Belediyeler yasası Ankara’nın talimatı ile sömürge rejimi tarafından değiştirildi.
Birçok antidemokratik madde içermesinin yanı sıra Yasa ile atama kayyum rejiminin yerel yönetimlere kadar uygulanmasının önü açılıyor.
İşin özü Ankara, Kıbrıslı Türkleri ve toplumsal iradesini her şekilde ve her düzeyde yok sayıyor ve sömürgesini kendi atadığı kayyumlar ile yönetmek istiyor.
Bir kez daha altını çizmekte fayda var.
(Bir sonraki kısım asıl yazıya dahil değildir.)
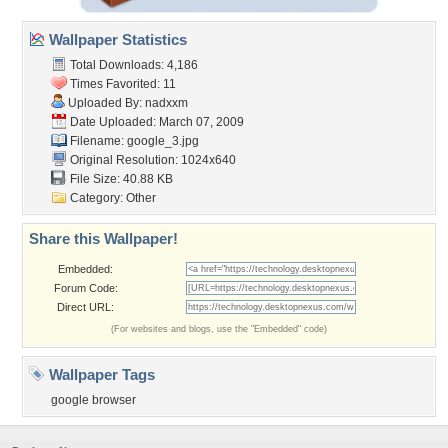
Wallpaper Statistics
Total Downloads: 4,186
Times Favorited: 11
Uploaded By:
nadxxm
Date Uploaded: March 07, 2009
Filename: google_3.jpg
Original Resolution: 1024x640
File Size: 40.88 KB
Category:
Other
Share this Wallpaper!
Embedded:
Forum Code:
Direct URL:
(For websites and blogs, use the "Embedded" code)
Wallpaper Tags
google browser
Toplumsal muhalefetin ve demokrasi güçlerinin dağınıklığı onlara her istediklerini kolayca hayata geçirme imkânı tanımaktadır.
Dayatma sömürge politikalarına ve atanmış kayyum rejimine karşı durabilmenin tek yolu en geniş demokratik birlik ve toplumsal muhalefeti oluşturmak ve belirlenen ortak politikalar çerçevesinde birlikte hareket etmek, topluma öncülük yapmaktır.
Ancak ne yazık partisel ve kişisel hesaplar bunun gerçekleşmesini engellemektedir.
Dolayısı ile partisel ve kişisel hesaplarını, toplumsal çıkarların önüne koyanlar, yaşananlardan en az UBP kadar sorumludur.
Bin bir emekle yeniden oluşturulan Bu Memleket Bizim Platformu’nu partisel ve sendikal çıkarları için işlevsizleştirip, dağıtanlar, en az UBP kadar sorumludur.
En geniş demokratik birliği ve toplumsal muhalefeti örgütleme çabalarını sekteye uğratıp, siyasi ve ideolojik fantazi peşinde koşanlar, partisel ve kişisel geleceklerini her şeyin önünde tutanlar en az UBP kadar sorumludur.